Center for the Humanities announces fourth class of faculty fellows

The Center for the Humanities in Arts & Sciences has announced its spring 2010 Faculty Fellows.

Ahmed

The recipients are Asad Ahmed, Ph.D., assistant professor of Arabic with a joint appointment in the Department of Asian & Near Eastern Languages & Literatures and in the Jewish, Islamic and Near Eastern Studies Program; Angela Miller, Ph.D., professor of art history and archaeology; and Robert W. Sussman, Ph.D., professor of anthropology, all in Arts & Sciences.

Fellows spend a semester in residence with the center, researching a new book project while performing various duties, including the delivery of one formal, public lecture about their work.

Ahmed’s book is tentatively titled “Empire and Periphery: A Social Network Analysis of the Hijazi Elite in the Early Islamic Period.” It aims to reconstruct the sociopolitical history of the elite families of the Hijaz, a province in the Arabian Peninsula, for the entirety of the first and part of the second Islamic dynasty (661-833).

The work consists of two parts. The first explores the nature of the sources, supplies a basic demographical and geographical mapping of the area and gathers the available fragmentary information on the economic and administrative history of the region.

The second part draws on quantitative and social network analysis to explore the social structure and sociopolitical history of the most prominent elite families. Taken together, these two divisions not only constitute a detailed provincial history but also bring to light the ways in which the central authorities managed a vast empire in the early history of Islam.

Miller

Miller’s project, “Homeless in America: Alternative Modernisms, 1900-1940,” centers on the sense of homelessness or metaphysical dispossession that paradoxically drove the native search for roots in American modernism of the early 20th century.
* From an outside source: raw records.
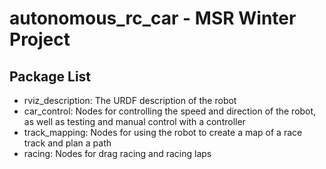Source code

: # autonomous_rc_car - MSR Winter Project

## Package List
- rviz_description: The URDF description of the robot
- car_control: Nodes for controlling the speed and direction of the robot, as well as testing and manual control with a controller
- track_mapping: Nodes for using the robot to create a map of a race track and plan a path
- racing: Nodes for drag racing and racing laps
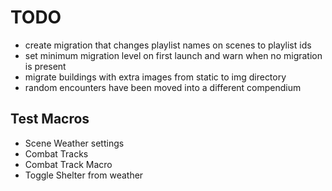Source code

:# TODO

* create migration that changes playlist names on scenes to playlist ids
* set minimum migration level on first launch and warn when no migration is present
* migrate buildings with extra images from static to img directory
* random encounters have been moved into a different compendium

## Test Macros

* Scene Weather settings
* Combat Tracks
* Combat Track Macro
* Toggle Shelter from weather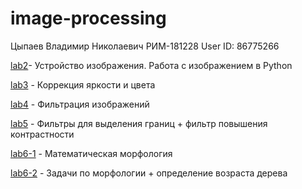 # image-processing
Цыпаев Владимир Николаевич
РИМ-181228
User ID: 86775266

[lab2](lab_2/2.ipynb)- Устройство изображения. Работа с изображением в Python

[lab3](lab_3/3.ipynb) - Коррекция яркости и цвета

[lab4](lab_4/4.ipynb) - Фильтрация изображений

[lab5](lab_5) - Фильтры для выделения границ + фильтр повышения контрастности

[lab6-1](lab_5/6-morphology-1.ipynb) - Математическая морфология

[lab6-2](lab_5/6-morphology-2.ipynb) - Задачи по морфологии + определение возраста дерева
The work situates “homegrown” or native modernism in the United States in relation to a longer intellectual history that reaches from 19th-century literature to ideas about nation, place, space and identity in the arts of the early 20th century.

Miller will map the expressive, iconographic and ideological dimensions of native modernism in relation to the very different impulse behind “cosmopolitan” or nomadic modernism. Native and cosmopolitan modernisms turn on strikingly different philosophical, aesthetic and cultural positions, yet both respond to a condition of spiritual displacement that would come to be a defining feature of American culture in the eyes of American and European intellectuals and, more broadly, a central element of modernity itself.

Sussman’s project entails the research, writing and publication of “Essays on Race and Culture.” The book will contain two separate but interrelated essays: “The History of Race and Racism in Western Science and Society” and “The Importance of the Concept of Culture in Anthropology, Science and Society.”

In these essays, Sussman will trace the history of two views of race — polygenic vs. monogenic — from the Spanish Inquisition of the 15th century to Charles Darwin’s time to the early 20th century.

Sussman

He will show how these two views were instrumental in the development of social Darwinism, eugenics and Nazism on the one hand while contributing to the concept of culture on the other. He then will discuss how modern biology provides evidence that human races do not exist biologically and, therefore, that modern concepts of race have been historically and culturally determined.

Now in its fourth year, the faculty fellowship program is designed to provide both physical and intellectual environments for innovative, interdisciplinary scholarship and teaching.

The fellowships are open to all tenured and tenure-track faculty in Arts & Sciences. Winners are selected by a panel of University faculty and outside reviewers.

Applications for the 2010-11 academic year will be accepted from July 1 to Oct. 1, with announcement of the winners in December.